Physicians should address the potential need for resuscitation early in the patient’s course of care, while the patient has decision-making capacity, and should encourage the patient to include his or her chosen surrogate in the conversation. Before entering a DNAR order in the medical record, the physician should:

  1. Candidly describe the procedures involved in resuscitation, the likelihood of medical benefit in the patient’s clinical circumstances, and the likelihood of achieving the patient’s desired goals for care or quality of life to address any misconceptions the patient may have about probable outcomes of resuscitation.
  2. Ascertain the patient’s wishes with respect to resuscitation—directly from the patient when the individual has decision-making capacity, or from the surrogate when the patient lacks capacity. If the patient has an advance directive, the physician should review the directive with the patient and confirm that the preferences set out in the directive about resuscitation are current and valid. The DNAR order should be tailored to reflect the particular patient’s preferences and clinical circumstances.
  3. Reinforce with the patient, loved ones, and the health care team that DNAR orders apply only to resuscitative interventions as they relate to the patient’s goals for care. Other medically appropriate interventions, such as antibiotics, dialysis, or appropriate symptom management will be provided or withheld in accordance with the patient’s wishes.
  4. Revisit and revise decisions about resuscitation—with appropriate documentation in the medical record—as the patient’s clinical circumstances change. Confirm whether the patient wants the DNAR order to remain in effect when obtaining consent for surgical or other interventions that carry a known risk for cardiopulmonary arrest and adhere to those wishes.
  5. Document in the medical record the patient’s clinical status, prognosis, current decision-making capacity, and preferences with respect to resuscitation, as well as the physician’s medical judgment about the appropriateness of resuscitation.

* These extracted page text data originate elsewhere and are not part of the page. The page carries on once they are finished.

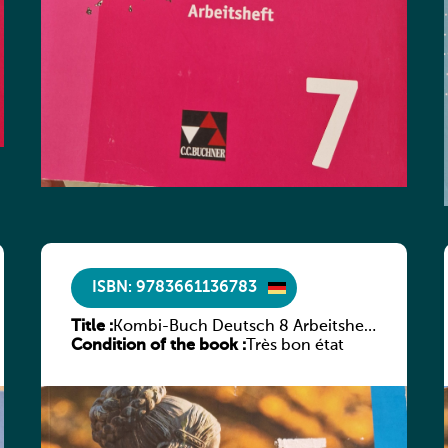
ISBN: 9783661136783
Title :
Kombi-Buch Deutsch 8 Arbeitsheft
Condition of the book :
(Neue Ausgabe Luxemburg)
Très bon état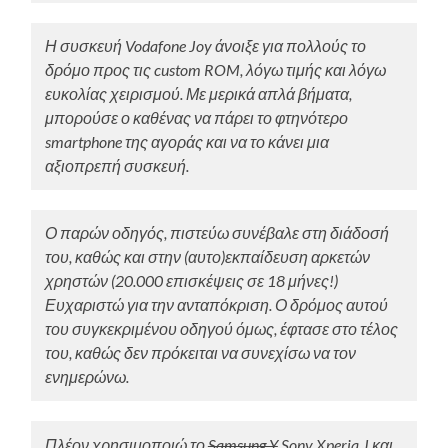
Η συσκευή Vodafone Joy άνοιξε για πολλούς το
δρόμο προς τις custom ROM, λόγω τιμής και λόγω
ευκολίας χειρισμού. Με μερικά απλά βήματα,
μπορούσε ο καθένας να πάρει το φτηνότερο
smartphone της αγοράς και να το κάνει μια
αξιοπρεπή συσκευή.
Ο παρών οδηγός, πιστεύω συνέβαλε στη διάδοσή
του, καθώς και στην (αυτο)εκπαίδευση αρκετών
χρηστών (20.000 επισκέψεις σε 18 μήνες!)
Ευχαριστώ για την ανταπόκριση. Ο δρόμος αυτού
του συγκεκριμένου οδηγού όμως, έφτασε στο τέλος
του, καθώς δεν πρόκειται να συνεχίσω να τον
ενημερώνω.
Πλέον χρησιμοποιώ το
Samsung Y
Sony Xperia J και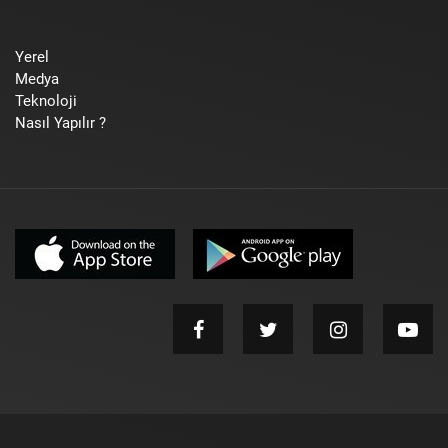
Yerel
Medya
Teknoloji
Nasıl Yapılır ?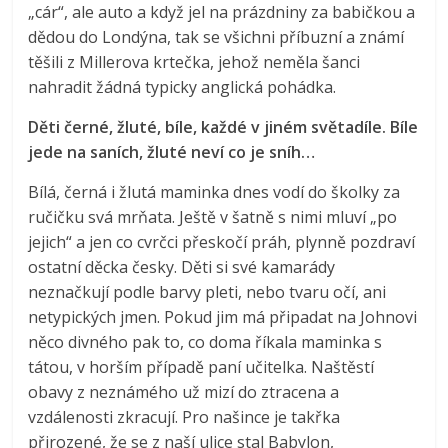
„cár“, ale auto a když jel na prázdniny za babičkou a
dědou do Londýna, tak se všichni příbuzní a známí
těšili z Millerova krtečka, jehož neměla šanci
nahradit žádná typicky anglická pohádka.
Děti černé, žluté, bíle, každé v jiném světadíle. Bíle
jede na saních, žluté neví co je sníh…
Bílá, černá i žlutá maminka dnes vodí do školky za
ručičku svá mrňata. Ještě v šatně s nimi mluví „po
jejich“ a jen co cvrčci přeskočí práh, plynně pozdraví
ostatní děcka česky. Děti si své kamarády
neznačkují podle barvy pleti, nebo tvaru očí, ani
netypických jmen. Pokud jim má připadat na Johnovi
něco divného pak to, co doma říkala maminka s
tátou, v horším případě paní učitelka. Naštěstí
obavy z neznámého už mizí do ztracena a
vzdálenosti zkracují. Pro našince je takřka
přirozené, že se z naší ulice stal Babylon,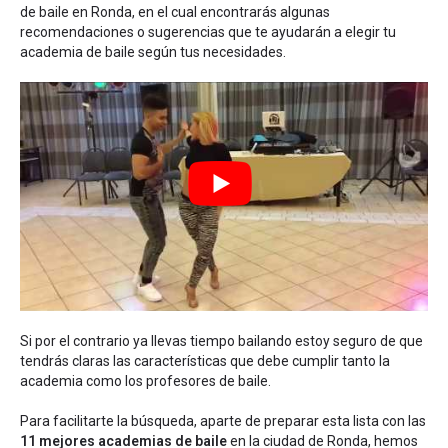
de baile en Ronda
, en el cual encontrarás algunas
recomendaciones o sugerencias que te ayudarán a elegir tu
academia de baile según tus necesidades.
Si por el contrario ya llevas tiempo bailando estoy seguro de que
tendrás claras las características que debe cumplir tanto la
academia como los profesores de baile.
Para facilitarte la búsqueda, aparte de preparar esta lista con las
11 mejores academias de baile
en la ciudad de Ronda, hemos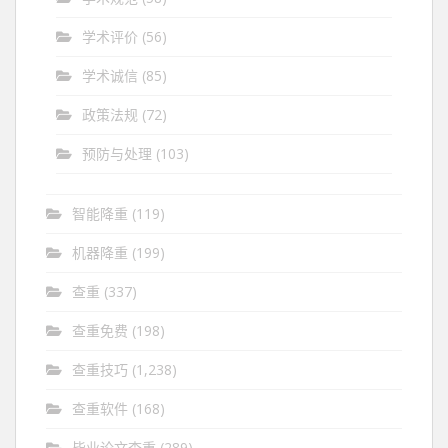
学术评价
(56)
学术诚信
(85)
政策法规
(72)
预防与处理
(103)
智能降重
(119)
机器降重
(199)
查重
(337)
查重免费
(198)
查重技巧
(1,238)
查重软件
(168)
毕业论文查重
(289)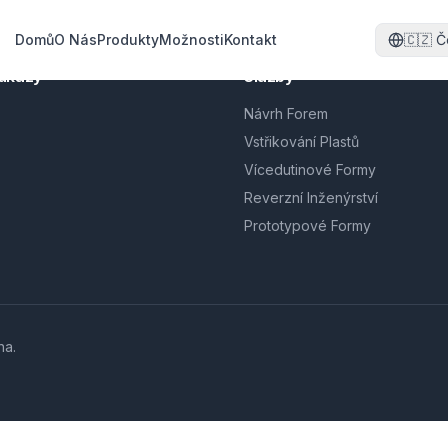
Domů
O Nás
Produkty
Možnosti
Kontakt
🇨🇿
Č
dkazy
Služby
Návrh Forem
Vstřikování Plastů
Vícedutinové Formy
Reverzní Inženýrství
Prototypové Formy
na.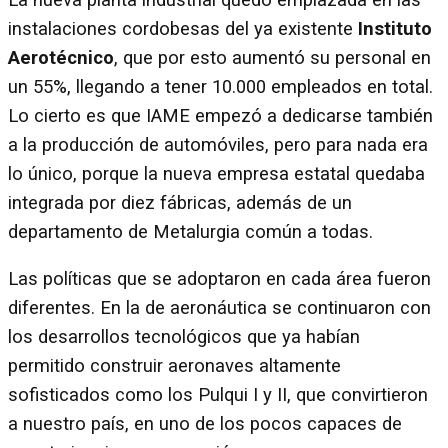
instalaciones cordobesas del ya existente
Instituto
Aerotécnico
, que por esto aumentó su personal en
un 55%, llegando a tener 10.000 empleados en total.
Lo cierto es que IAME empezó a dedicarse también
a la producción de automóviles, pero para nada era
lo único, porque la nueva empresa estatal quedaba
integrada por diez fábricas, además de un
departamento de Metalurgia común a todas.
Las políticas que se adoptaron en cada área fueron
diferentes. En la de aeronáutica se continuaron con
los desarrollos tecnológicos que ya habían
permitido construir aeronaves altamente
sofisticados como los Pulqui I y II, que convirtieron
a nuestro país, en uno de los pocos capaces de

    When the patient cannot express preferences regarding resuscitation or does not have decision-making capacity and has not previously indicated his or her preferences, the physician has an ethical responsibility to:

  6. Candidly and compassionately discuss these issues with the patient’s authorized surrogate and document the surrogate’s decision in the medical record.
  7. Revisit with the surrogate decisions about resuscitation as the patient’s clinical circumstances change, revising the decision as needed and updating the medical record accordingly.
  8. Seek consultation with an ethics committee or other appropriate institutional resource if disagreement about a DNAR order that cannot be resolved at the bedside.



    When the patient’s preferences cannot be determined and the individual has no surrogate, the physician should consult with an ethics committee or other appropriate institutional resource before entering an order not to attempt resuscitation.